- **FRAGMENTO DE LA PÁGINA**:
Las epidemias generalmente terminan con un gemido, no con una explosión. Las personas susceptibles huyen, mueren o se recuperan, y la incidencia de la enfermedad disminuye gradualmente. Es una secuencia plana y ambigua pero inevitable para un último acto. Pero también proporciona una estructura moral implícita que puede imponerse como epílogo.
¿Cómo enfrentó la comunidad y sus miembros el desafío de la epidemia? No solo durante su producción sino, lo más importante, después?. Esto no pertenece al mundo de la literatura sino más bien de la historia y de los formuladores de políticas preocupados por las epidemias. Si como ellos queremos mirar hacia atrás debemos hacer tres preguntas: qué incidentes particulares de «impacto duradero» han tenido y qué «lecciones» se han aprendido. ¿Han muerto los muertos en vano? ¿Ha vuelto una sociedad despreocupada a sus formas habituales de hacer las cosas tan pronto como la negación se convirtió una vez más en una opción plausible y a propiciar de nuevo los riegos? Esta agenda moral implícita a menudo ha acompañado y en algunos casos sin duda motivado auto- consciente y pragmáticamente a los estudiosos que a través de sus reflexiones y conclusiones han permitido la evolución de la política de salud pública y su toma de decisiones y planificación pero en la realidad tal como lo está mostrando la COVID-19 el hombre, la sociedad, los gobiernos aun no aprenden de lecciones pasadas.

- **DATOS REGISTRADOS**:
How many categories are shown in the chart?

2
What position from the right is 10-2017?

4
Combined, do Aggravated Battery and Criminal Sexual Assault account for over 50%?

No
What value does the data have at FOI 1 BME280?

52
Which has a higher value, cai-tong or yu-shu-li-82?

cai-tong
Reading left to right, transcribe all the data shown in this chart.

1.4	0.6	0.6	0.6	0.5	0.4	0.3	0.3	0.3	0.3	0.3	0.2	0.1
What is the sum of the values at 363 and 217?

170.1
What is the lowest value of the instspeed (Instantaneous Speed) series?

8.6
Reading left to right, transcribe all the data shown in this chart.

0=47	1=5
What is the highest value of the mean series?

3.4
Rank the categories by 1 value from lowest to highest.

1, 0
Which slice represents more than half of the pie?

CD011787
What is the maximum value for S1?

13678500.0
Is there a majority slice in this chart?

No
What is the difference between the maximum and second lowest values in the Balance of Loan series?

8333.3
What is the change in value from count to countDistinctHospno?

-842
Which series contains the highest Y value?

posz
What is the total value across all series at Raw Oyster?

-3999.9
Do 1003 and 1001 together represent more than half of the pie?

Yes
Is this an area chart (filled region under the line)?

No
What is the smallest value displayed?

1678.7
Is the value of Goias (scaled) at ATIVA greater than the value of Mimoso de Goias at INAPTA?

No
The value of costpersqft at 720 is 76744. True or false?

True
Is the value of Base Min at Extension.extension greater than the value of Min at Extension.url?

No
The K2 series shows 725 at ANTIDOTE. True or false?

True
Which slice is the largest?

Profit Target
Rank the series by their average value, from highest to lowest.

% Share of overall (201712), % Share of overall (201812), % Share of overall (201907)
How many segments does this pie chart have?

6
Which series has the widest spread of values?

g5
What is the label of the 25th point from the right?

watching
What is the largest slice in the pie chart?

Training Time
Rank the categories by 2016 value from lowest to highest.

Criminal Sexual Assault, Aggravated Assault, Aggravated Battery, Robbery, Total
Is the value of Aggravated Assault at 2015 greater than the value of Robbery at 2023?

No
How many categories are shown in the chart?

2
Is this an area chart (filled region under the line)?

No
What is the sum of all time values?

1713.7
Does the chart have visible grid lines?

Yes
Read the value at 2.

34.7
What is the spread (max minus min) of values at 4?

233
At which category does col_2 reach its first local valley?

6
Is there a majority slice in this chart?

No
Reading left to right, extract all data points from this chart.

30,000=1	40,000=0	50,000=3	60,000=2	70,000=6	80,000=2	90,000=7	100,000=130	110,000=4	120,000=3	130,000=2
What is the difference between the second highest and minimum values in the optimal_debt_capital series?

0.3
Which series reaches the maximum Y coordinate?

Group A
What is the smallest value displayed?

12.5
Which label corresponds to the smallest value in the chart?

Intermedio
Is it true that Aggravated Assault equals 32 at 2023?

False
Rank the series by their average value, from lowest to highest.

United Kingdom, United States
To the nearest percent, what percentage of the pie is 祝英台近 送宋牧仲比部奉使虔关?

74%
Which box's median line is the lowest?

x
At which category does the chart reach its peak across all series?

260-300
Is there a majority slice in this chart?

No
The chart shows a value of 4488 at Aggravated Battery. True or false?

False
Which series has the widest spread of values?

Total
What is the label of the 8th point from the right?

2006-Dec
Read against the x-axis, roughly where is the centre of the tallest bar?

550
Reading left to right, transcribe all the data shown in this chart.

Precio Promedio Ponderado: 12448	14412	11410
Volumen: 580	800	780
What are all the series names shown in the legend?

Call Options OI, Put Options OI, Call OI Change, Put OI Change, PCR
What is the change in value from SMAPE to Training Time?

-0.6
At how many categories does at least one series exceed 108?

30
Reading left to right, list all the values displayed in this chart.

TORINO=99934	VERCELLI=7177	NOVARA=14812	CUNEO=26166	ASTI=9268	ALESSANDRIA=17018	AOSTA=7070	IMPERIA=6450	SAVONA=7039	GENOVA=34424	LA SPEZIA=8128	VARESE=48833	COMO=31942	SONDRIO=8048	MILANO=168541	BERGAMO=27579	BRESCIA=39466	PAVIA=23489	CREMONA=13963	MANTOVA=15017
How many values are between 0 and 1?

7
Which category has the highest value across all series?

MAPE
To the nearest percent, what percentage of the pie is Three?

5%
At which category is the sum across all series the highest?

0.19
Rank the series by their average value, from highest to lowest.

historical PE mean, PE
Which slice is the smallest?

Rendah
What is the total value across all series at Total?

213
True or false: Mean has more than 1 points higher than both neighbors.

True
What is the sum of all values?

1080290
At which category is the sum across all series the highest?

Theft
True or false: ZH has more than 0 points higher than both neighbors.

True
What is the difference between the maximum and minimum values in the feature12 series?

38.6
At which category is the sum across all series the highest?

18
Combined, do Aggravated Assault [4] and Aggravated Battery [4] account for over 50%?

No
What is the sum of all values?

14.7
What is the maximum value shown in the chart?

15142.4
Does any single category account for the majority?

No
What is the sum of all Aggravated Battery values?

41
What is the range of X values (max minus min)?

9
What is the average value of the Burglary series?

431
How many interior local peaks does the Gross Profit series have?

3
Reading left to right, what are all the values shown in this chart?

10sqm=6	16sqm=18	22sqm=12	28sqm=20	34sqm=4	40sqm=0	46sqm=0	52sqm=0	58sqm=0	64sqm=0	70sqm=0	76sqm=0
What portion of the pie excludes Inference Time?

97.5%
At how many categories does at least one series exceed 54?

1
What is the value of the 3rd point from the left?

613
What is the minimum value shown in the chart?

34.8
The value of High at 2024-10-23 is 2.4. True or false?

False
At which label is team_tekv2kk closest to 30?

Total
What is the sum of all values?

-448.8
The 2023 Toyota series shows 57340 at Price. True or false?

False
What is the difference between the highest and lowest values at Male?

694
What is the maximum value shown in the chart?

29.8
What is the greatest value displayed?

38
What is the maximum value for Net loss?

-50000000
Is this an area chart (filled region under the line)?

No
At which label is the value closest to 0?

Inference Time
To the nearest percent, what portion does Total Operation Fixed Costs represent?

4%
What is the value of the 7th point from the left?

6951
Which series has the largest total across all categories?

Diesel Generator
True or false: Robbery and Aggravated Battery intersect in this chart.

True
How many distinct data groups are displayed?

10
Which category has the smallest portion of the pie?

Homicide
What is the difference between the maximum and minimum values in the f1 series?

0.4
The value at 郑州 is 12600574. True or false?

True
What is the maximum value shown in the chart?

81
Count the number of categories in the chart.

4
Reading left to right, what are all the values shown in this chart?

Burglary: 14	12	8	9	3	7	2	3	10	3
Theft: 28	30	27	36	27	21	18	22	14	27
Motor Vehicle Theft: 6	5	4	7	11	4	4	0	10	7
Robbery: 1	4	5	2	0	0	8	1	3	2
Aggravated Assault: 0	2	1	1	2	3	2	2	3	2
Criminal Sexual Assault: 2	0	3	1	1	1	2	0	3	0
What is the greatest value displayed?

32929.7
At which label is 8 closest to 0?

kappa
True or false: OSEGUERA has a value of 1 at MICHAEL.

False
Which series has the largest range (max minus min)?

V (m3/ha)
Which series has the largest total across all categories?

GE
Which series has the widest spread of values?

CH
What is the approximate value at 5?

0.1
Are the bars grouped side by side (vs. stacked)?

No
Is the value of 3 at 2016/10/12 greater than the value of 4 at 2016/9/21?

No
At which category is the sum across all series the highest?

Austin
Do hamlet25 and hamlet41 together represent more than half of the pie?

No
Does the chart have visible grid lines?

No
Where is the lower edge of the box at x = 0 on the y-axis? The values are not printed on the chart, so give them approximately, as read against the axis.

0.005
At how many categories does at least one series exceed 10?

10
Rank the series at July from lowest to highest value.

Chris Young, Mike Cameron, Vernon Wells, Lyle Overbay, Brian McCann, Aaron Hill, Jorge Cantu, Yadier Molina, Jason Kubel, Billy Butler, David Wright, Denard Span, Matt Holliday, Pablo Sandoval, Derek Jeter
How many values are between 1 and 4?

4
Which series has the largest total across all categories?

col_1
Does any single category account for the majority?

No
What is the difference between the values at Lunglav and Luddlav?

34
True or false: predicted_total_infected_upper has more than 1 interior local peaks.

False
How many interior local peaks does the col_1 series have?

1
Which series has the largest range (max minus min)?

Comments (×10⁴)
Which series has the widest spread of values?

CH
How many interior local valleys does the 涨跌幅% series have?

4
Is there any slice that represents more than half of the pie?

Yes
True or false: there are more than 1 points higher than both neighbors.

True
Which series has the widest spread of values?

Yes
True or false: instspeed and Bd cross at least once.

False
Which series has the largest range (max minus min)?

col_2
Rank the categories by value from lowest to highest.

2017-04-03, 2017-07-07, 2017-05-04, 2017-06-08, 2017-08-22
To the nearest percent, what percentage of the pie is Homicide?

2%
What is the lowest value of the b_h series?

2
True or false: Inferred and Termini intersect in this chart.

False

- **QUÉ HARÁS**:
**A.** Explica en una a tres oraciones por qué, según el fragmento, las epidemias suelen terminar con un gemido y no con una explosión.
**B.** ¿Qué enfermedad menciona el fragmento como muestra de que el hombre, la sociedad y los gobiernos aún no aprenden de lecciones pasadas?
**C.** Transcribe, por favor, el pasaje del fragmento que empieza con "Las epidemias generalmente" y continúa hasta "imponerse como epílogo.", inclusive.
Responde basándote únicamente en el fragmento, sin recurrir a las filas.

- **RESPUESTAS POR TAREA**:
**A.** Las epidemias terminan así porque las personas susceptibles huyen, mueren o se recuperan, y la incidencia de la enfermedad disminuye gradualmente. Por eso el final es una secuencia plana y ambigua, aunque inevitable.

**B.** La COVID-19.

**C.**
Las epidemias generalmente terminan con un gemido, no con una explosión. Las personas susceptibles huyen, mueren o se recuperan, y la incidencia de la enfermedad disminuye gradualmente. Es una secuencia plana y ambigua pero inevitable para un último acto. Pero también proporciona una estructura moral implícita que puede imponerse como epílogo.